* [Work request] Reproduce every line of the rows below word for word.

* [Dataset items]
[Start of Attachment]
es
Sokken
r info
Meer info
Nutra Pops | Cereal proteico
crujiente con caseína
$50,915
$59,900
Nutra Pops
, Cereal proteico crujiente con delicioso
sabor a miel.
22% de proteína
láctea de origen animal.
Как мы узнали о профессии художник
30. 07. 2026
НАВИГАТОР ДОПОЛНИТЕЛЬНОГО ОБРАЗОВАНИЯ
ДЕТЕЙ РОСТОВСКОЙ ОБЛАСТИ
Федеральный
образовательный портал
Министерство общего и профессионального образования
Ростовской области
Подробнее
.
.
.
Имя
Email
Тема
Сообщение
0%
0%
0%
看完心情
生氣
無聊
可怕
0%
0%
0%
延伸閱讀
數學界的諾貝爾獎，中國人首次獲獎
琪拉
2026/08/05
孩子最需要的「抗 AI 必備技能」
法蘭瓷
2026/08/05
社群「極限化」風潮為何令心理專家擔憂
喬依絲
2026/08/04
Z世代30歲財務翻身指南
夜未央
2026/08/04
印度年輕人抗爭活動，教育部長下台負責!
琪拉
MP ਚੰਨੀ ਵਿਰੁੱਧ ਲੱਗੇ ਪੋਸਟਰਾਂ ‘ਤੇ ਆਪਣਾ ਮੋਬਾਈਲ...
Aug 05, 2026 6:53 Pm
[End of Attachment]
* [Exercise solution]
es
Sokken
r info
Meer info
Nutra Pops | Cereal proteico
crujiente con caseína
$50,915
$59,900
Nutra Pops
, Cereal proteico crujiente con delicioso
sabor a miel.
22% de proteína
láctea de origen animal.
Как мы узнали о профессии художник
30. 07. 2026
НАВИГАТОР ДОПОЛНИТЕЛЬНОГО ОБРАЗОВАНИЯ
ДЕТЕЙ РОСТОВСКОЙ ОБЛАСТИ
Федеральный
образовательный портал
Министерство общего и профессионального образования
Ростовской области
Подробнее
.
.
.
Имя
Email
Тема
Сообщение
0%
0%
0%
看完心情
生氣
無聊
可怕
0%
0%
0%
延伸閱讀
數學界的諾貝爾獎，中國人首次獲獎
琪拉
2026/08/05
孩子最需要的「抗 AI 必備技能」
法蘭瓷
2026/08/05
社群「極限化」風潮為何令心理專家擔憂
喬依絲
2026/08/04
Z世代30歲財務翻身指南
夜未央
2026/08/04
印度年輕人抗爭活動，教育部長下台負責!
琪拉
MP ਚੰਨੀ ਵਿਰੁੱਧ ਲੱਗੇ ਪੋਸਟਰਾਂ ‘ਤੇ ਆਪਣਾ ਮੋਬਾਈਲ...
Aug 05, 2026 6:53 Pm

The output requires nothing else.